Route information
- Existed: 2011–present

California section
- South end: San Diego near the Mexico–United States border
- Major intersections: USBR 50 in San Francisco, California; USBR 66 in Santa Monica, California;
- North end: Oregon state line near Crescent City, California

Washington section
- South end: Skagit–Snohomish county line near Lake McMurray, Washington
- Major intersections: USBR 87 near Lake McMurray, Washington; USBR 10 in Burlington, Washington; USBR 87 near Alger, Washington; USBR 87 near Bellingham, Washington;
- North end: Peace Arch Border Crossing in Blaine, Washington

Alaska section
- South end: Valdez, Alaska
- Major intersections: USBR 108 in Glennallen
- North end: USBR 8 in Delta Junction, Alaska

Location
- Country: United States
- States: California, Washington, Alaska

Highway system
- United States Bicycle Route System; List;
| ← USBR 90 |  | USBR 97 → |

= U.S. Bicycle Route 95 =

Long-distance cycling route in the United States

U.S. Bicycle Route 95 (USBR 95) is a U.S. Numbered Bicycle Route in California, Washington, and Alaska along the West Coast in the United States, that is also planned to run through Oregon. It has three designated sections in California, Washington, and Alaska. The first section, running from Valdez to Delta Junction in Alaska, was designated in May 2011.

==Route description==
The Alaska section, between Valdez and Delta Junction, was approved by the American Association of State Highway and Transportation Officials (AASHTO) in May 2011 as part of the first major expansion of the U.S. Bicycle Route System since 1982. It has connections to U.S. Bicycle Route 8 in Delta Junction and U.S. Bicycle Route 108 in Glennallen. USBR 95 is planned to eventually form a continuous link along the West Coast between San Diego and Alaska.

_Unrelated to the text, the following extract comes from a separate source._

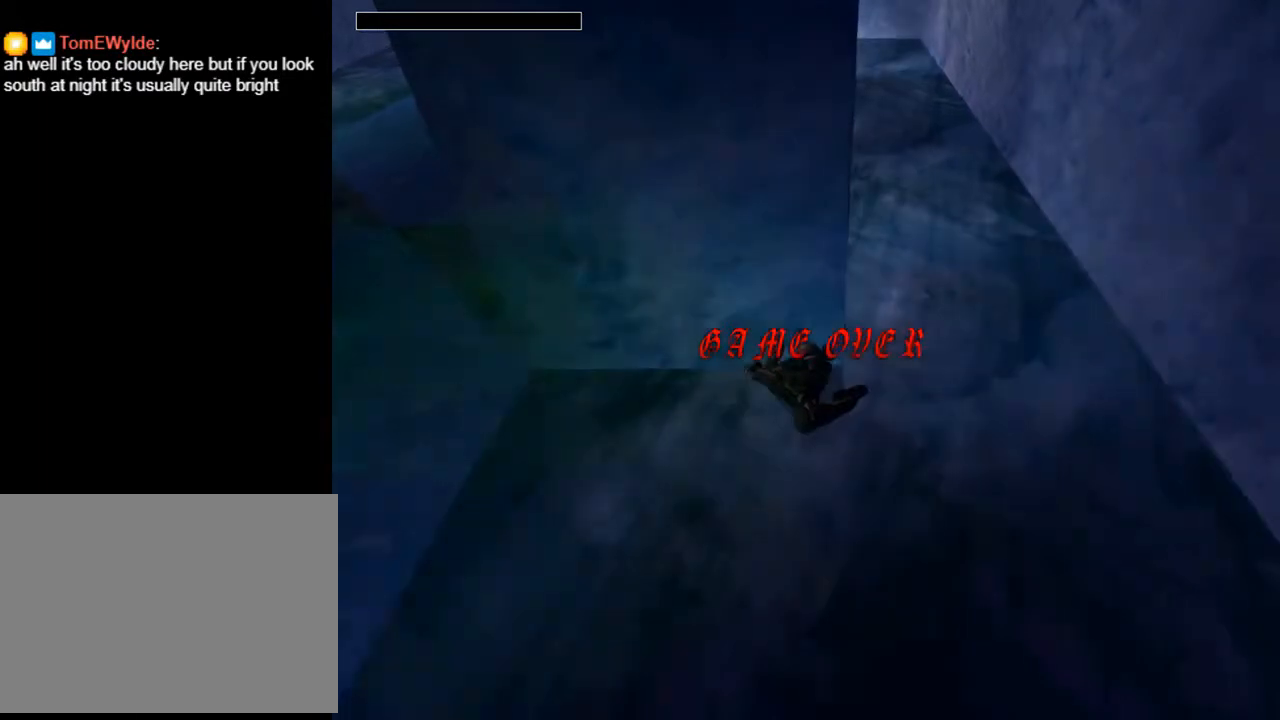
{"buttons": ["CROSS"], "left_stick": "center", "right_stick": "center", "events": [[33, "CROSS", "down"], [200, "CROSS", "up"], [267, "CROSS", "down"], [433, "CROSS", "up"], [500, "CROSS", "down"]]}
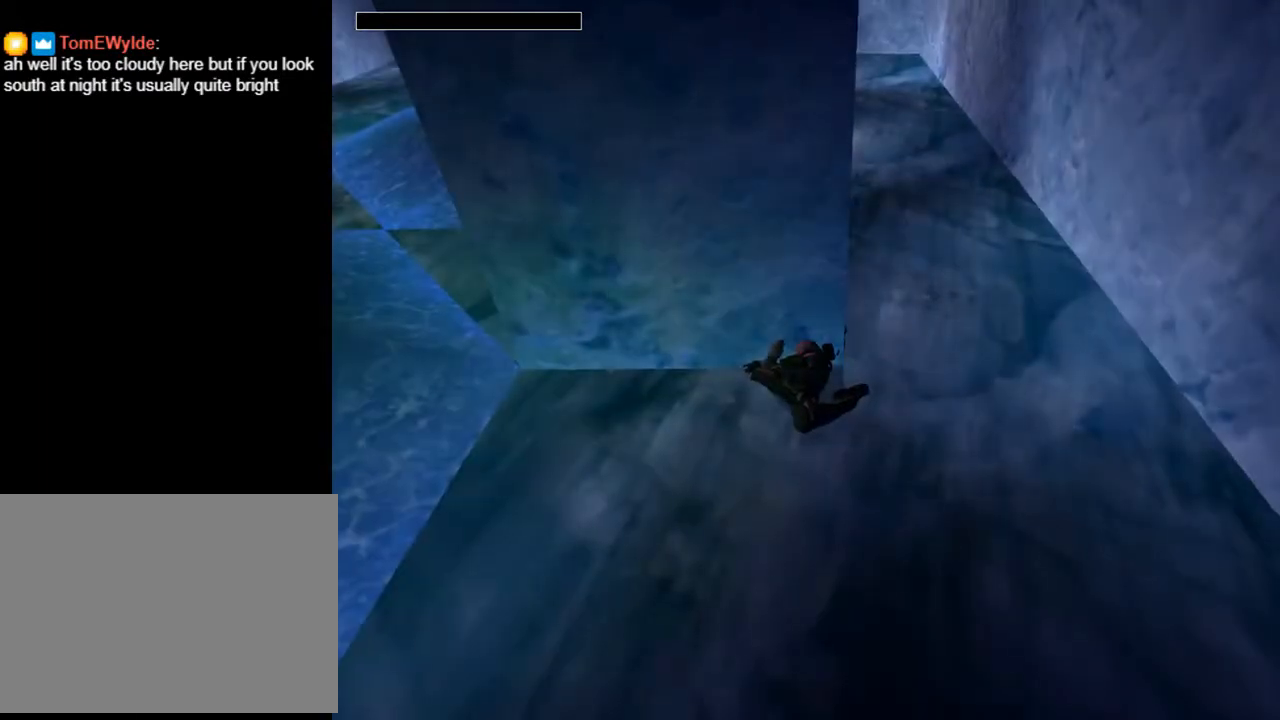
{"buttons": ["CROSS"], "left_stick": "center", "right_stick": "center", "events": [[133, "CROSS", "up"], [200, "CROSS", "down"], [333, "CROSS", "up"], [400, "CROSS", "down"]]}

The Washington section, connecting the Snohomish County Centennial Trail to the Peace Arch Border Crossing in Blaine, was designated in 2017. It includes two concurrencies with USBR 87 at its southern terminus and through the Bellingham area. The route also intersects USBR 10 in Burlington.

The California section, spanning 1070 mi, runs from the Oregon state line north of Crescent City, to San Diego near the Mexico border, generally following California State Route 1 and U.S. Route 101 along the coast. The northern portion of the route to San Francisco was designated in 2021, and the remainder added in 2024.